El liberalismo y la idea de reformas graduales, que en su día encarnó con éxito la izquierda liberal, están hoy en día desacreditados. En su lugar, se ha impuesto una amplia aceptación en torno a un nacionalismo burdo que se manifiesta en actitudes hostiles hacia las grandes empresas y en un racismo contrario a la inmigración en Estados Unidos y Europa; estos movimientos están a favor de un retorno a los sombríos años del fascismo de la década de 1930, una evolución que finalmente desembocó en una devastadora guerra mundial. Para enfrentar esto, la verdadera izquierda debe partir de la premisa de que el sistema capitalista que domina hoy en día a nivel mundial se encuentra en una crisis irreversible.
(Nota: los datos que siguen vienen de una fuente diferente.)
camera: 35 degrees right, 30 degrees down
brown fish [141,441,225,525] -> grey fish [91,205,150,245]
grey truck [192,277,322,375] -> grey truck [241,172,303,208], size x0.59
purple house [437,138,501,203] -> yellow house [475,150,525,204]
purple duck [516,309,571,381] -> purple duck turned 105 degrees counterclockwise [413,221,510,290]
No creo que los BRICS puedan constituir una fuerza contraria decisiva al imperialismo liderado por Estados Unidos y su cada vez más ambiciosa alianza con la OTAN. Desde el punto de vista económico, los BRICS no son más que una agrupación informal en la que China es la potencia económica dominante. El atractivo financiero de los BRICS sigue siendo escaso en comparación con las instituciones del capital occidental. Políticamente, los líderes de los países BRICS persiguen intereses e ideologías muy diferentes. Rusia es una autocracia clientelista; Irán está dominado por una élite religiosa islamista; China, a pesar de su enorme éxito económico, es un Estado unipartidista; la India está gobernada por un partido hindú nacionalista, anteriormente fascista, que reprime cualquier tipo de oposición. Estos gobiernos no defienden ni el internacionalismo ni la democracia obrera. Dentro de estos países, por utilizar tu propia expresión, no hay margen de maniobra. Lo que se necesitaría, más bien, sería el derrocamiento de estos regímenes por parte de los movimientos obreros para establecer verdaderas democracias socialistas capaces de impulsar el cambio internacional.
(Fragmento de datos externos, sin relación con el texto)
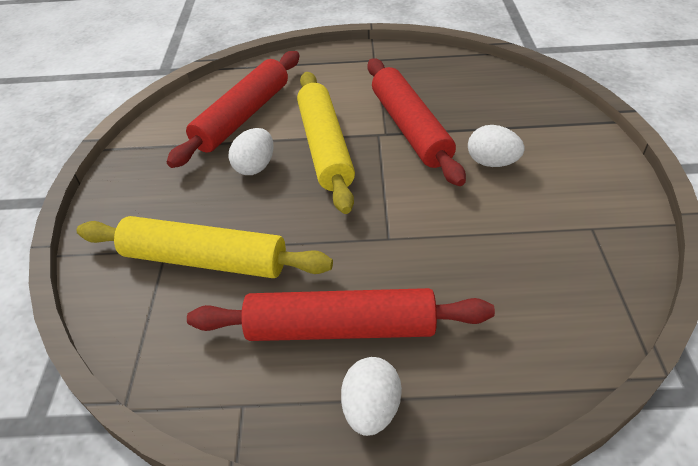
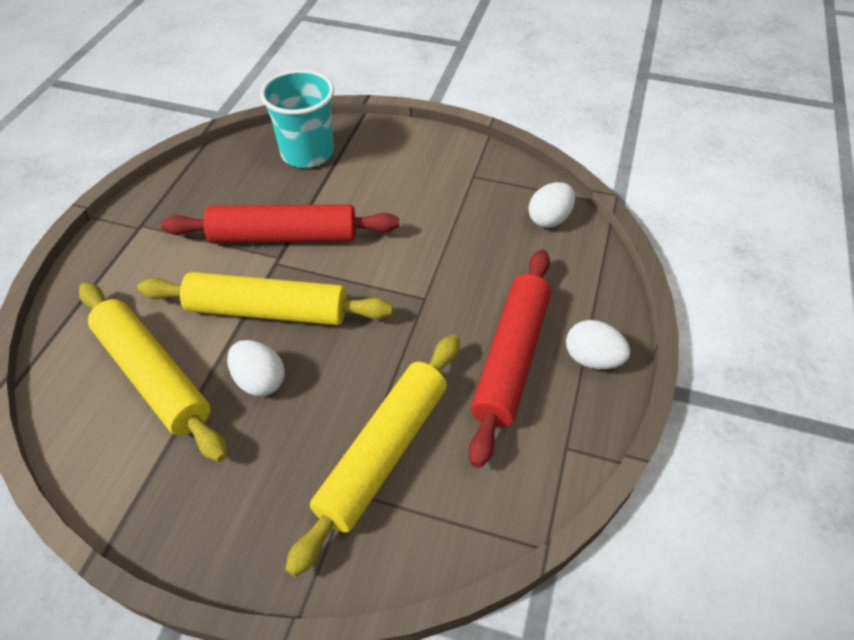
camera: 75 degrees left, 5 degrees up
red rolling pin [166,51,300,168] -> yellow rolling pin [79,282,227,462]
white egg [468,125,525,167] -> white egg moved to [528,182,575,228]
none -> turquoise cup [260,69,334,168]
El surgimiento de un orden mundial multipolar en el siglo XXI es una consecuencia del relativo declive del capitalismo estadounidense. Pero es una peligrosa ilusión creer que las potencias resistentes son una fuerza del internacionalismo, que reducirían la desigualdad y la pobreza globales o que detendrían el calentamiento global y la inminente catástrofe ecológica. Para ello se necesita una internacional de gobiernos socialistas. Si un gobierno socialista llegara al poder en una gran economía, esto abriría un espacio para que otros países se opusieran al imperialismo. Un gobierno de este tipo podría cooperar con Estados fuera de la zona de influencia de Estados Unidos, como Venezuela o Cuba, que hoy en día disponen de un margen de maniobra muy limitado. Pero, sobre todo, podría inspirar el movimiento por gobiernos socialistas democráticos en todo el mundo.